Given passage:
============
Python Unicode handling wins again -- mostly

Sat Nov 30 19:22:28 EST 2013

On Sun, 01 Dec 2013 11:37:30 +1300, Gregory Ewing wrote:

> Which makes it even sillier to have an 'ffi' character in this day and
> age, when you can simply space the characters so that they overlap.

It's in Unicode to support legacy character sets that included it[1]. 
There are a bunch of similar cases:

* LATIN CAPITAL LETTER A WITH RING ABOVE versus ANGSTROM SIGN
* KELVIN SIGN versus LATIN CAPITAL LETTER A
* DEGREE CELSIUS and DEGREE FAHRENHEIT
* the whole set of full-width and half-width forms

On the other hand, there are cases which to a naive reader might look 
like needless duplication but actually aren't. For example, there are a 
bunch of visually indistinguishable characters[2] in European languages, 
like AΑА and BΒВ. The reason for this becomes more obvious[3] when you 
lowercase them:

py> 'AΑА BΒВ'.lower()
'aαа bβв'

Sorting and case-conversion rules would become insanely complicated, and 
context-sensitive, if Unicode only included a single code point per thing-
that-looks-the-same.

The rules for deciding what is and what isn't a distinct character can be 
quite complex, and often politically charged. There's a lot of opposition 
to Unicode in East Asian countries because it unifies Han ideograms that 
look and behave the same in Chinese, Japanese and Korean. The reason they 
do this is for the same reason that Unicode doesn't distinguish between 
(say) English A, German A and French A. One reason some East Asians want 
it to is for the same reason you or I might wish to flag a section of 
text as English and another section of text as German, and have them 
displayed in slightly different typefaces and spell-checked with a 
different dictionary. The Unicode Consortium's answer to that is, this is 
beyond the remit of the character set, and is best handled by markup or 
higher-level formatting.

(Another reason for opposing Han unification is, let's be frank, pure 
nationalism.)

[1] As far as I can tell, the only character supported by legacy 
character sets which is not included in Unicode is the Apple logo from 
Mac charsets.

[2] The actual glyphs depends on the typeface used.

[3] Again, modulo the typeface you're using to view them.

-- 
Steven
============
Exercise data:
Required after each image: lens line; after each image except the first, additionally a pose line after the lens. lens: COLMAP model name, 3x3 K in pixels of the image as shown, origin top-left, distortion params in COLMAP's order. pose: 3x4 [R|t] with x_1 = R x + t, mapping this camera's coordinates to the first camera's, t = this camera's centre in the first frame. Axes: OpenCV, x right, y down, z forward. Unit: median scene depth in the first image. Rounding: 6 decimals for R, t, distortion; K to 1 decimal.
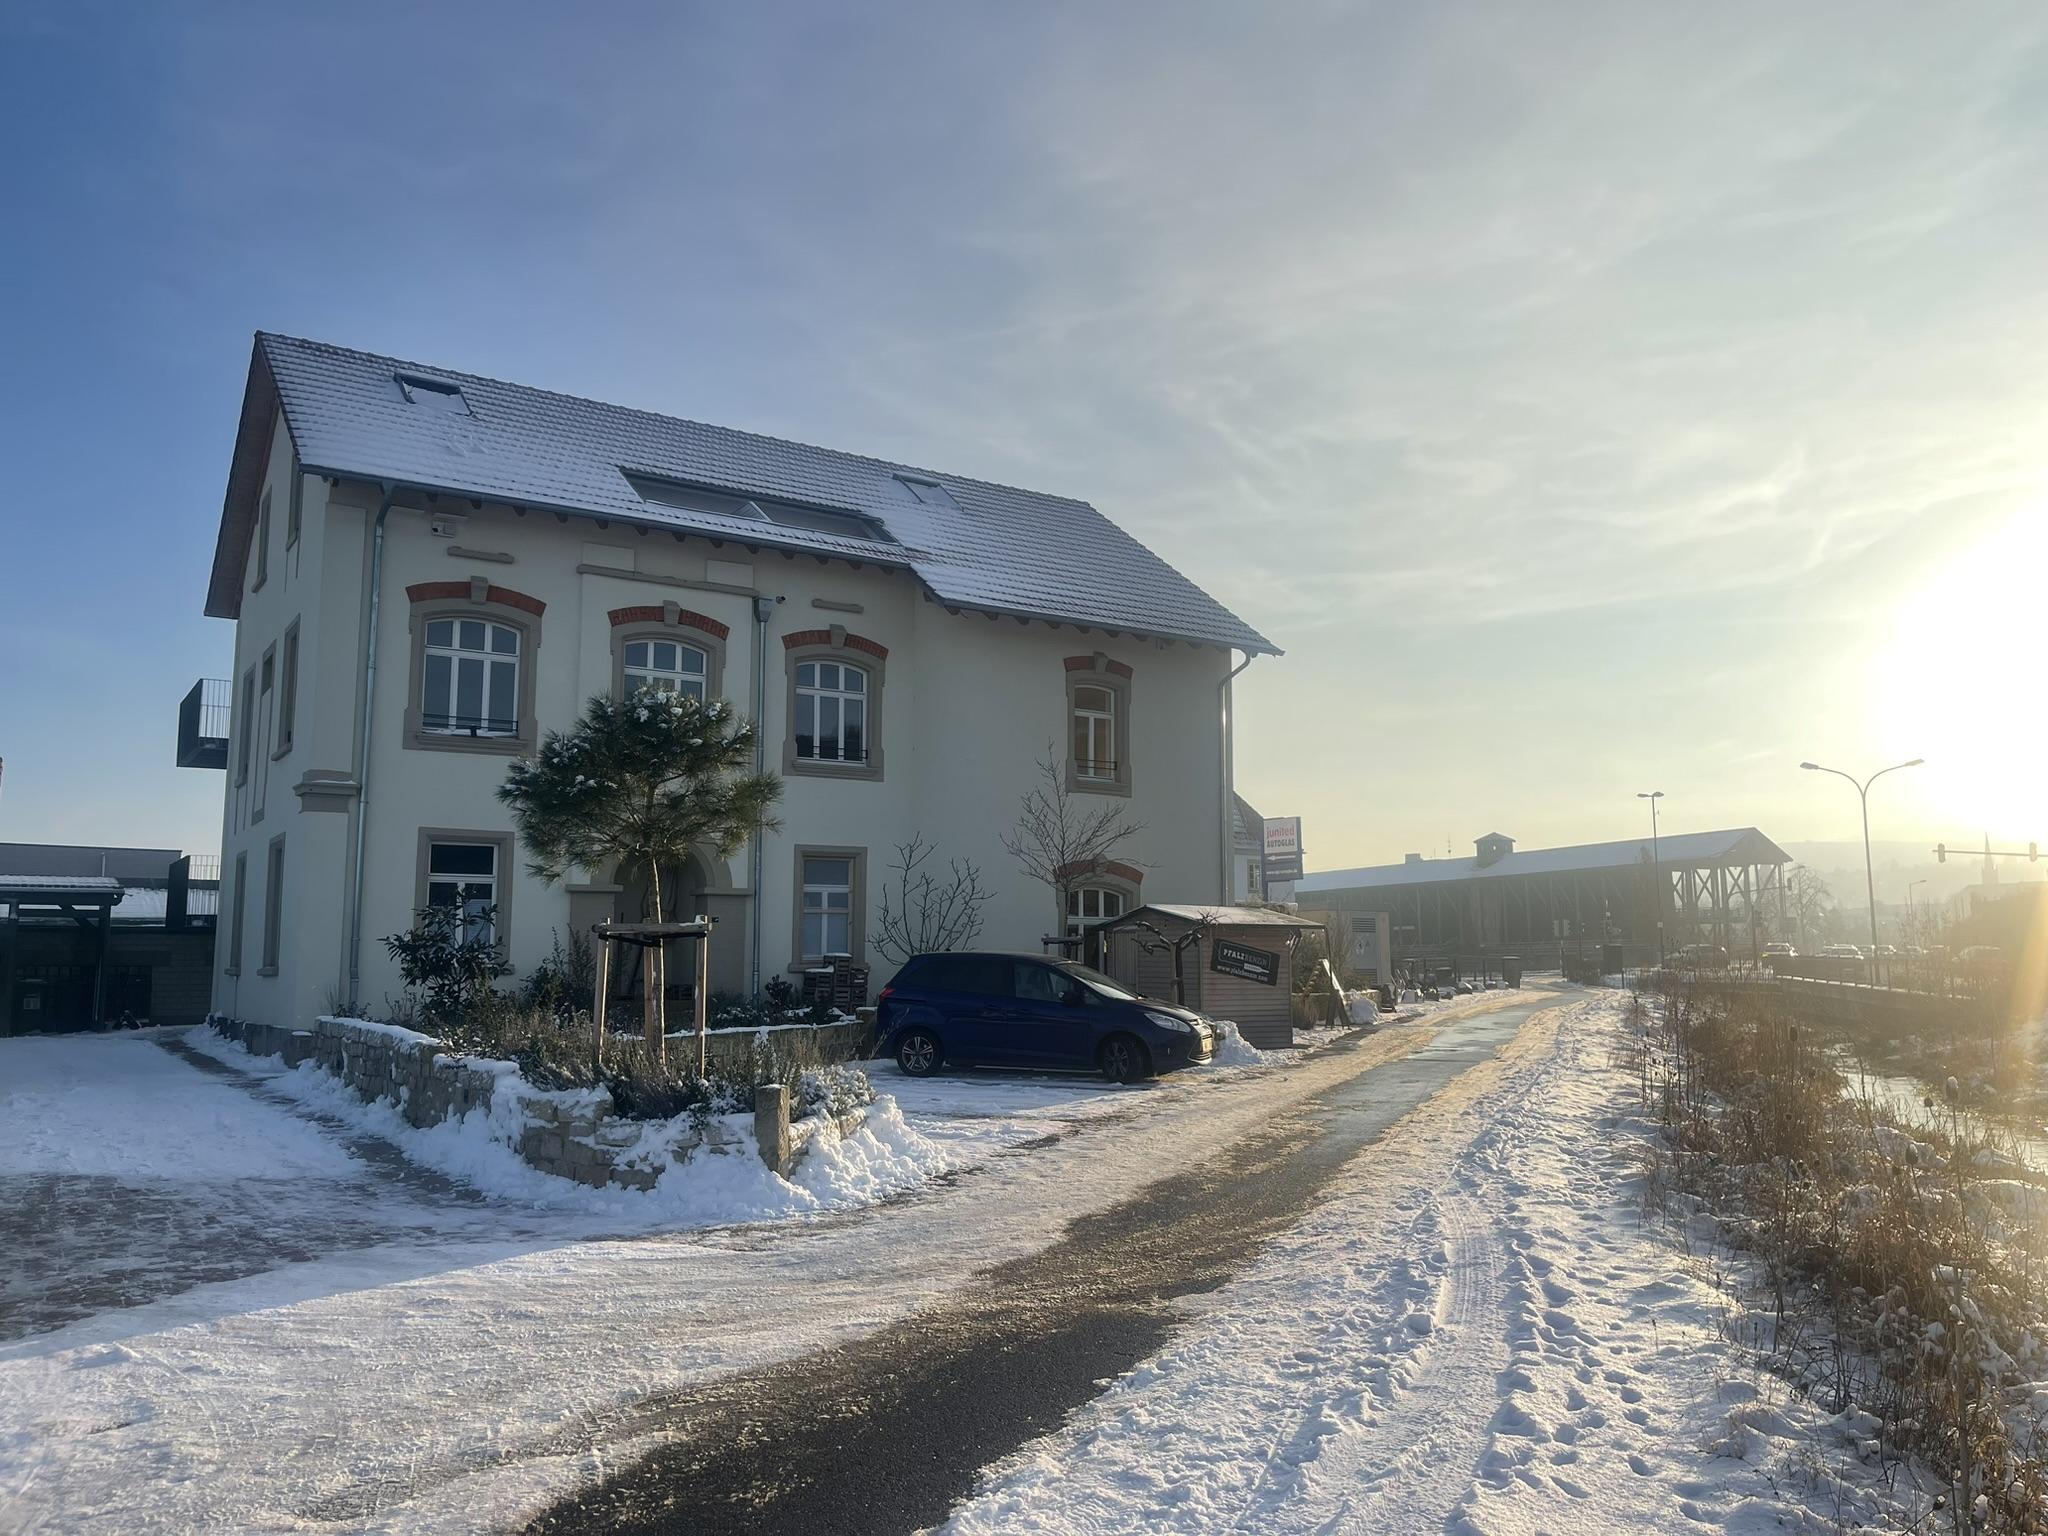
lens RADIAL K [[1496.3, 0, 1024.0], [0, 1496.3, 768.0], [0, 0, 1]] dist [0.001128, 0.000048]
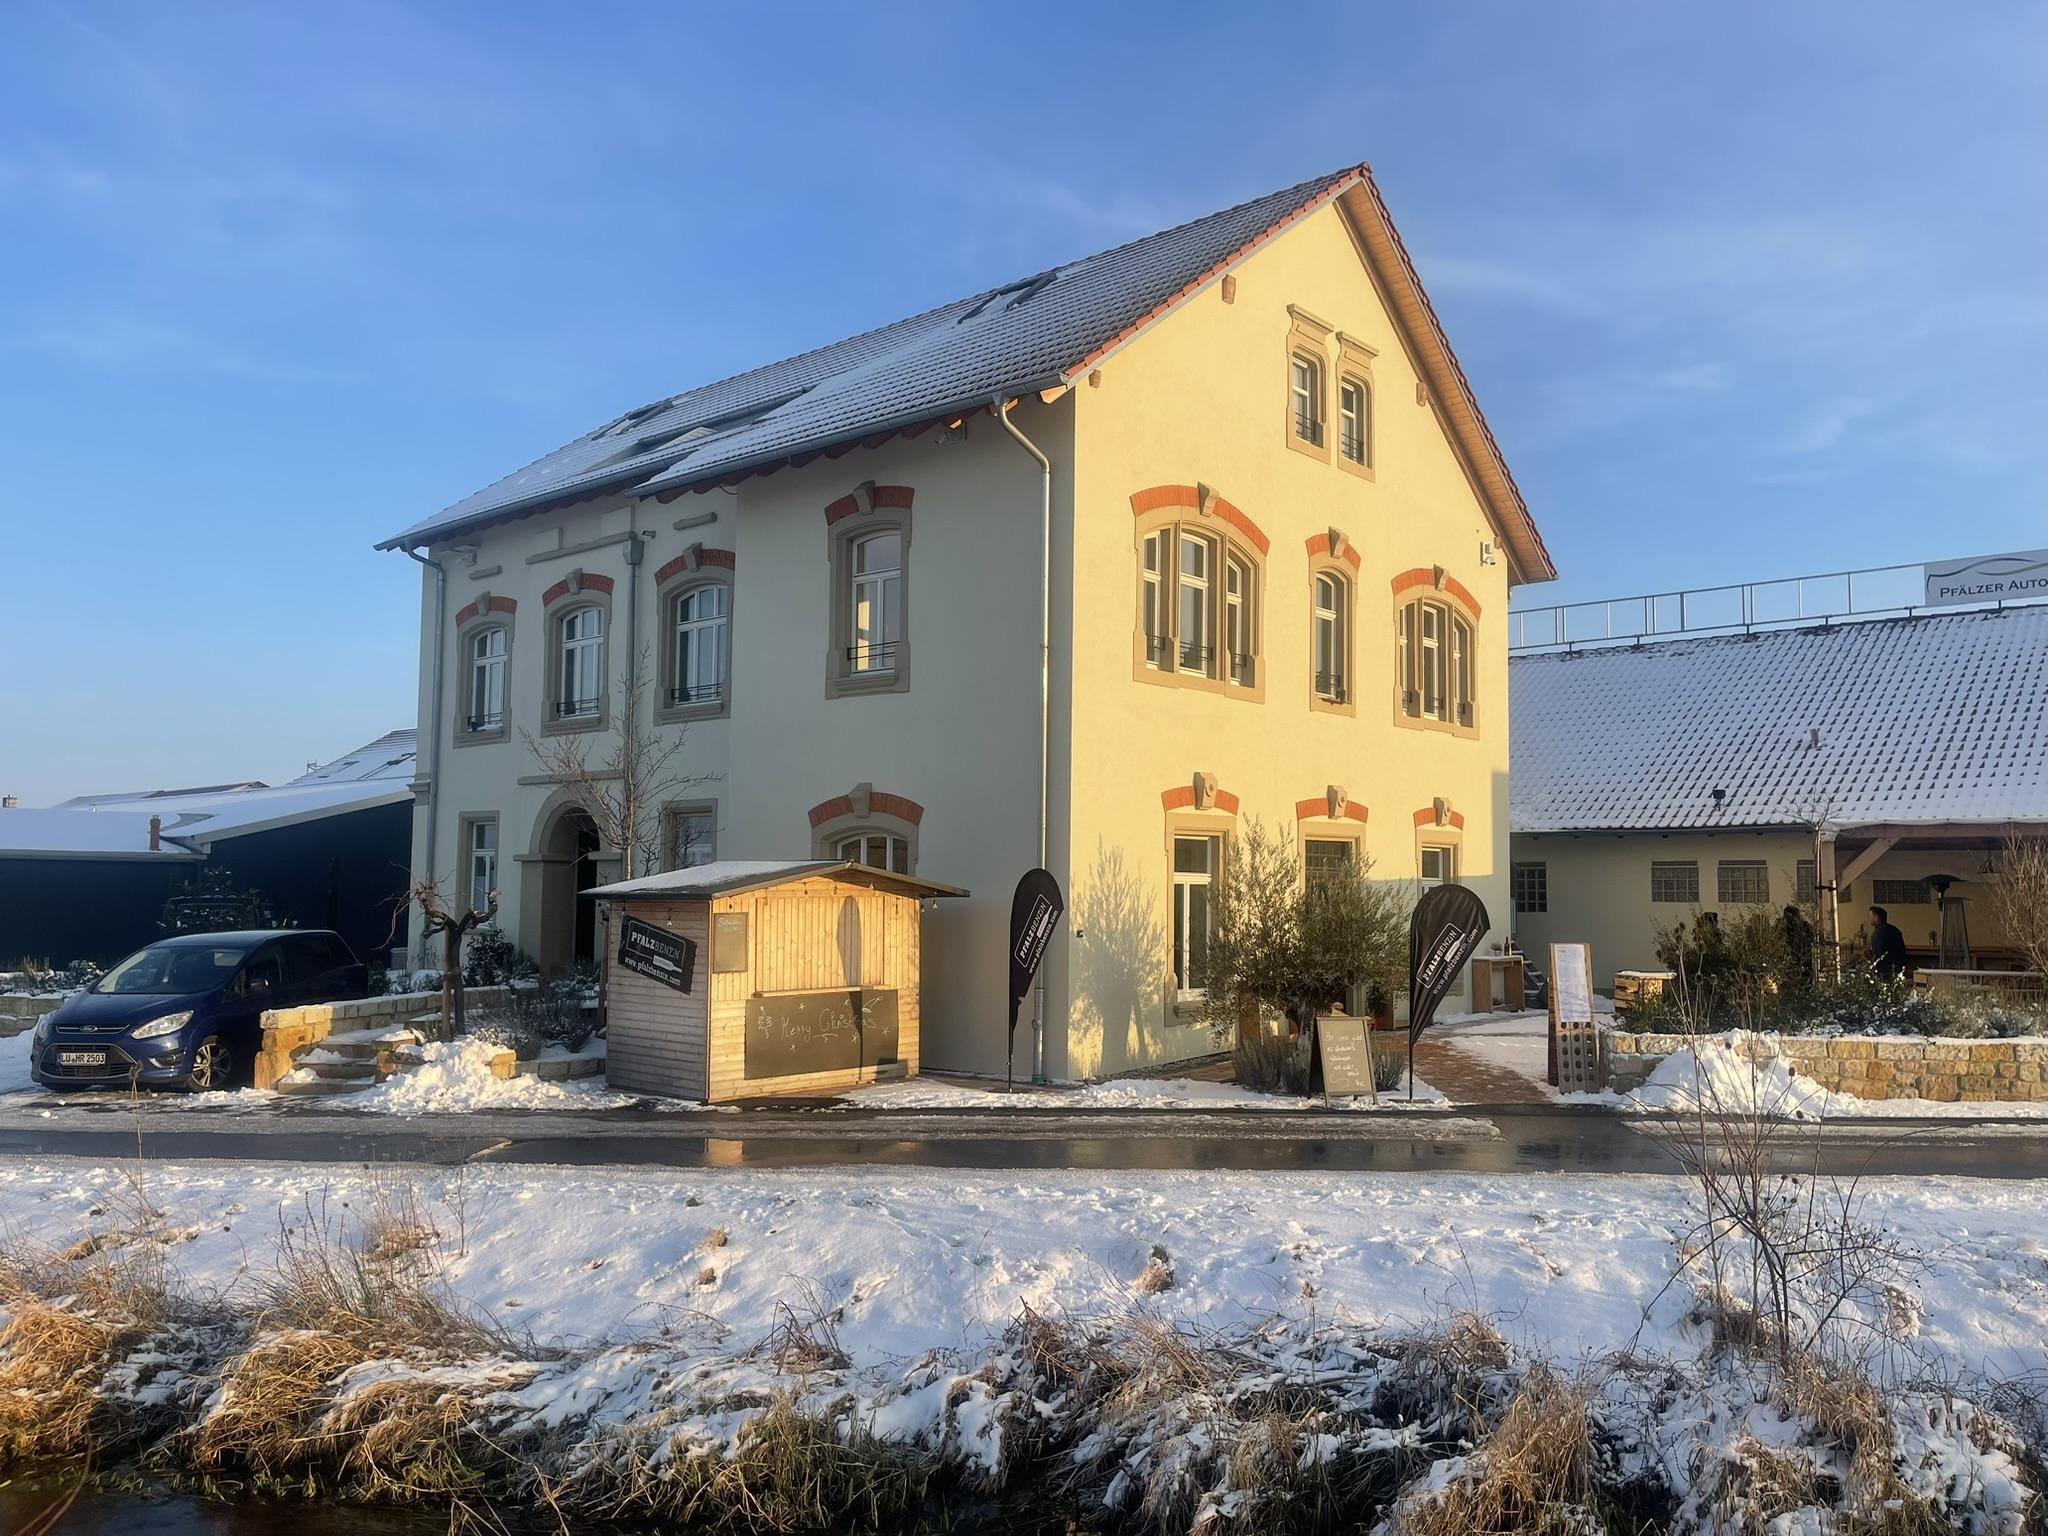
lens RADIAL K [[1496.3, 0, 1024.0], [0, 1496.3, 768.0], [0, 0, 1]] dist [0.001128, 0.000048]
pose [[0.279827, -0.074157, -0.957182, 0.783478], [0.112747, 0.992652, -0.043944, 0.097217], [0.953407, -0.095622, 0.286131, 0.968521]]
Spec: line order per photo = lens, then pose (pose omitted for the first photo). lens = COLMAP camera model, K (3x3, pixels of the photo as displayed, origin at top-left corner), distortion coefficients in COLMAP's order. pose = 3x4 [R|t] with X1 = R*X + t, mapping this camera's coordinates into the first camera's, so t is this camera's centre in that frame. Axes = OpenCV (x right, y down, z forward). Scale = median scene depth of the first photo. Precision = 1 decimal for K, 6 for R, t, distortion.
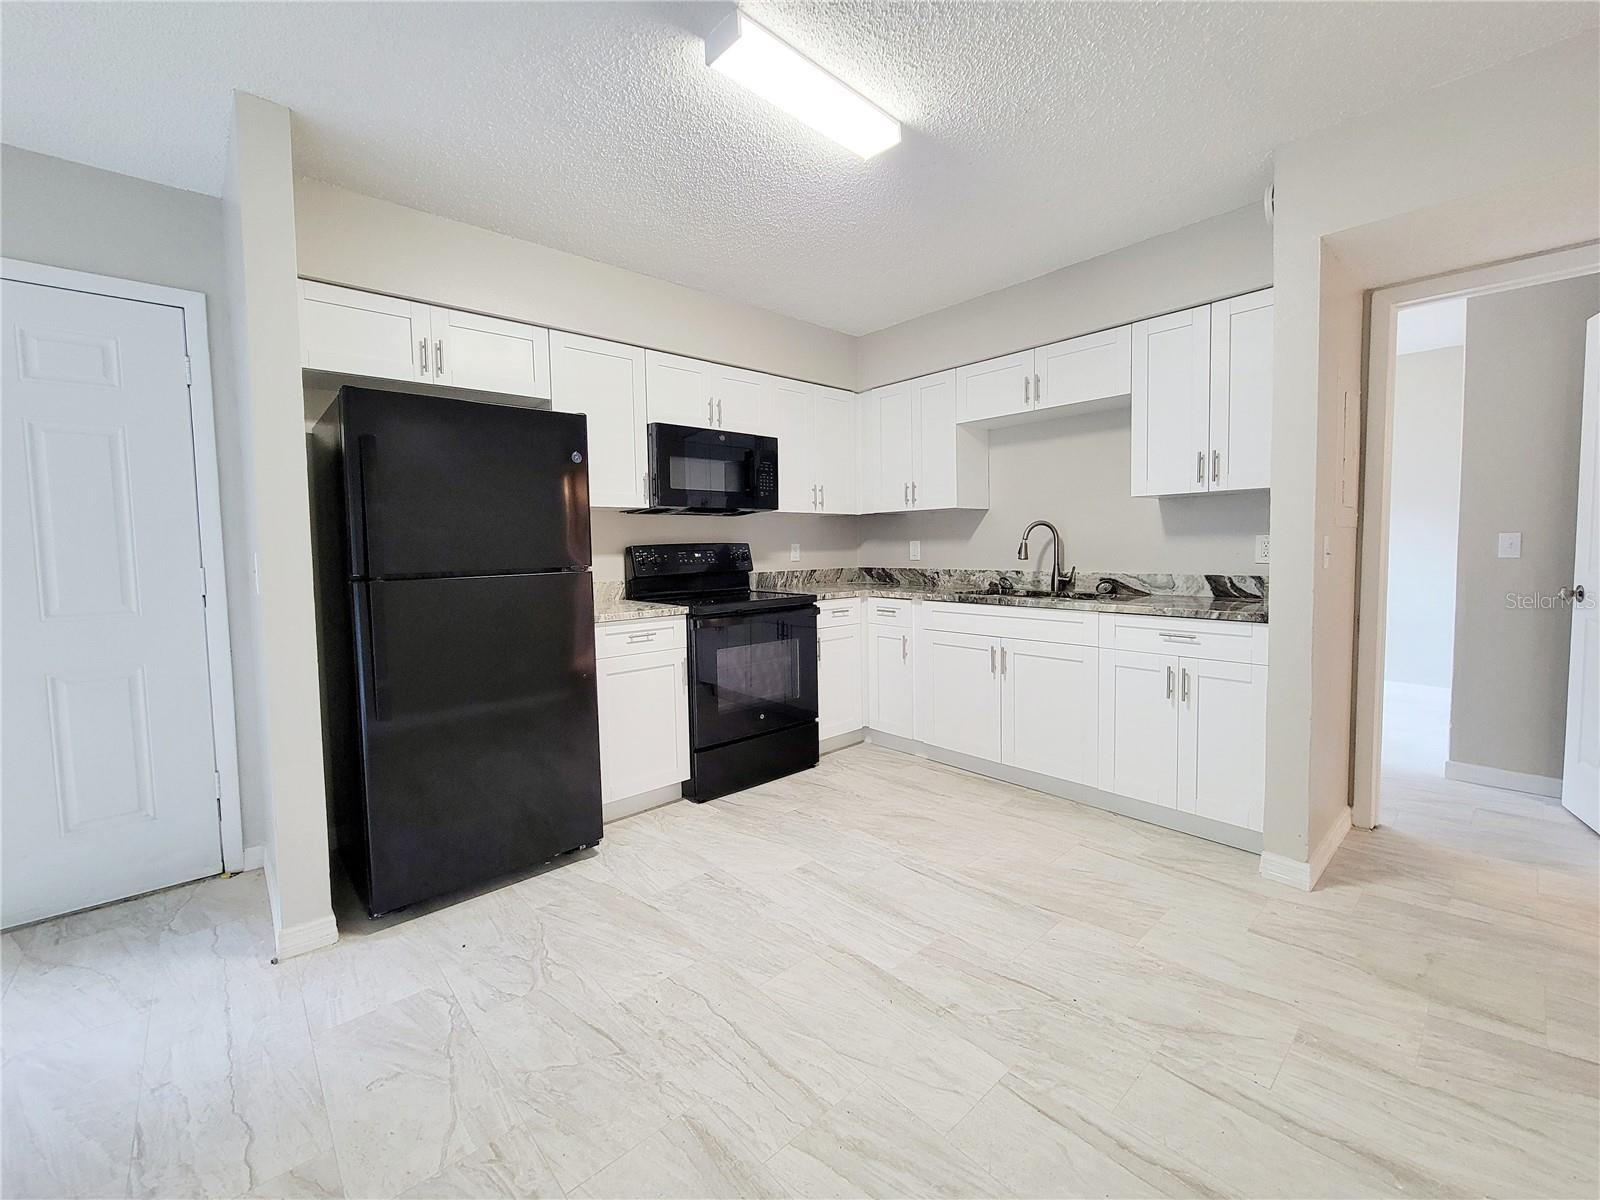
============
What to work on:
A. Name every case given in the bulleted list of the Unicode post.
B. Rewrite everything in the Unicode post from "Python Unicode handling" down to "that included it[1].", substituting "stranger" for "sillier".
Rely only on the Unicode post when responding.

Answer set:
A.
- LATIN CAPITAL LETTER A WITH RING ABOVE versus ANGSTROM SIGN
- KELVIN SIGN versus LATIN CAPITAL LETTER A
- DEGREE CELSIUS and DEGREE FAHRENHEIT
- the whole set of full-width and half-width forms

B.
Python Unicode handling wins again -- mostly

Sat Nov 30 19:22:28 EST 2013

On Sun, 01 Dec 2013 11:37:30 +1300, Gregory Ewing wrote:

> Which makes it even stranger to have an 'ffi' character in this day and
> age, when you can simply space the characters so that they overlap.

It's in Unicode to support legacy character sets that included it[1].